• [DATASET CONTENT]:

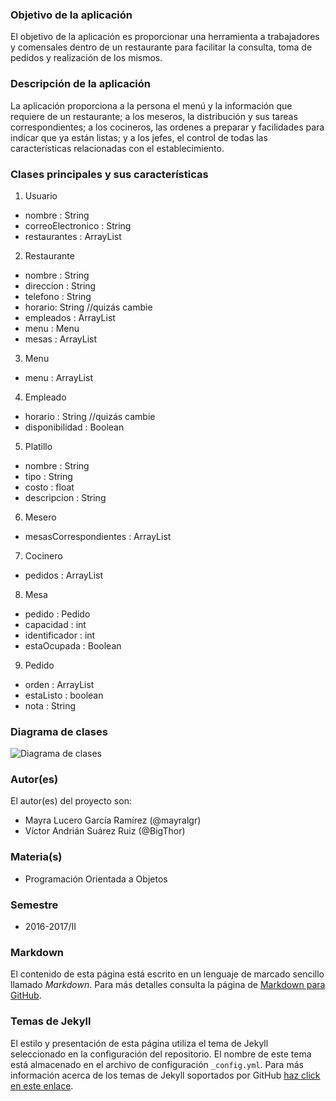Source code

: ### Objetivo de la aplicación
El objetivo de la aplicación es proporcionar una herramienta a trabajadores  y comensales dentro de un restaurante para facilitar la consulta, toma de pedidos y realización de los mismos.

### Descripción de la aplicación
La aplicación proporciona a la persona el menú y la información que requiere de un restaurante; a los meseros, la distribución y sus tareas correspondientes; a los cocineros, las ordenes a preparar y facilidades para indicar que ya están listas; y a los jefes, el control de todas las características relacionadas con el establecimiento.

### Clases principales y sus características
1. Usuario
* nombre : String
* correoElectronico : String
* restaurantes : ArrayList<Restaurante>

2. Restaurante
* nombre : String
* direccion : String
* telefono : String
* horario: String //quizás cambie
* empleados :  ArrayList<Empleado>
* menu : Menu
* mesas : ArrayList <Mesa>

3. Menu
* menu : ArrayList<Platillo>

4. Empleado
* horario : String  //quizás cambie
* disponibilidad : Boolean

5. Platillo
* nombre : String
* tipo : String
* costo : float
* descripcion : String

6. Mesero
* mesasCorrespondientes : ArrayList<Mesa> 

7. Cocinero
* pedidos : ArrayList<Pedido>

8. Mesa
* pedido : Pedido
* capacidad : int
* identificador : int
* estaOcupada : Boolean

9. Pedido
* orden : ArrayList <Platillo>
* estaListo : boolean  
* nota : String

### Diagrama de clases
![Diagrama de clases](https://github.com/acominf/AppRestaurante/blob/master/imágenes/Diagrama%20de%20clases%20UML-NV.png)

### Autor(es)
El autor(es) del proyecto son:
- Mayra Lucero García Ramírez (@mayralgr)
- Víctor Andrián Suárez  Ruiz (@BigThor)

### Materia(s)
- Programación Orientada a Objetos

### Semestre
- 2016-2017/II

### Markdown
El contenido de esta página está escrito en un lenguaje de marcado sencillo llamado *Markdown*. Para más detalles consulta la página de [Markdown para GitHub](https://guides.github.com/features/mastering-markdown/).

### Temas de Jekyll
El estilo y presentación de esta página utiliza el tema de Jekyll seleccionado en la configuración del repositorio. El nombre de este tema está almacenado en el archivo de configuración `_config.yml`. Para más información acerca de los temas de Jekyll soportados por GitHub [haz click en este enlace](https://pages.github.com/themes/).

• [ASSIGNMENT]: Return the listing verbatim; pictures are not part of the copy.

• [ANSWER BOX]:
Source code

: ### Objetivo de la aplicación
El objetivo de la aplicación es proporcionar una herramienta a trabajadores  y comensales dentro de un restaurante para facilitar la consulta, toma de pedidos y realización de los mismos.

### Descripción de la aplicación
La aplicación proporciona a la persona el menú y la información que requiere de un restaurante; a los meseros, la distribución y sus tareas correspondientes; a los cocineros, las ordenes a preparar y facilidades para indicar que ya están listas; y a los jefes, el control de todas las características relacionadas con el establecimiento.

### Clases principales y sus características
1. Usuario
* nombre : String
* correoElectronico : String
* restaurantes : ArrayList<Restaurante>

2. Restaurante
* nombre : String
* direccion : String
* telefono : String
* horario: String //quizás cambie
* empleados :  ArrayList<Empleado>
* menu : Menu
* mesas : ArrayList <Mesa>

3. Menu
* menu : ArrayList<Platillo>

4. Empleado
* horario : String  //quizás cambie
* disponibilidad : Boolean

5. Platillo
* nombre : String
* tipo : String
* costo : float
* descripcion : String

6. Mesero
* mesasCorrespondientes : ArrayList<Mesa> 

7. Cocinero
* pedidos : ArrayList<Pedido>

8. Mesa
* pedido : Pedido
* capacidad : int
* identificador : int
* estaOcupada : Boolean

9. Pedido
* orden : ArrayList <Platillo>
* estaListo : boolean  
* nota : String

### Diagrama de clases
![Diagrama de clases](https://github.com/acominf/AppRestaurante/blob/master/imágenes/Diagrama%20de%20clases%20UML-NV.png)

### Autor(es)
El autor(es) del proyecto son:
- Mayra Lucero García Ramírez (@mayralgr)
- Víctor Andrián Suárez  Ruiz (@BigThor)

### Materia(s)
- Programación Orientada a Objetos

### Semestre
- 2016-2017/II

### Markdown
El contenido de esta página está escrito en un lenguaje de marcado sencillo llamado *Markdown*. Para más detalles consulta la página de [Markdown para GitHub](https://guides.github.com/features/mastering-markdown/).

### Temas de Jekyll
El estilo y presentación de esta página utiliza el tema de Jekyll seleccionado en la configuración del repositorio. El nombre de este tema está almacenado en el archivo de configuración `_config.yml`. Para más información acerca de los temas de Jekyll soportados por GitHub [haz click en este enlace](https://pages.github.com/themes/).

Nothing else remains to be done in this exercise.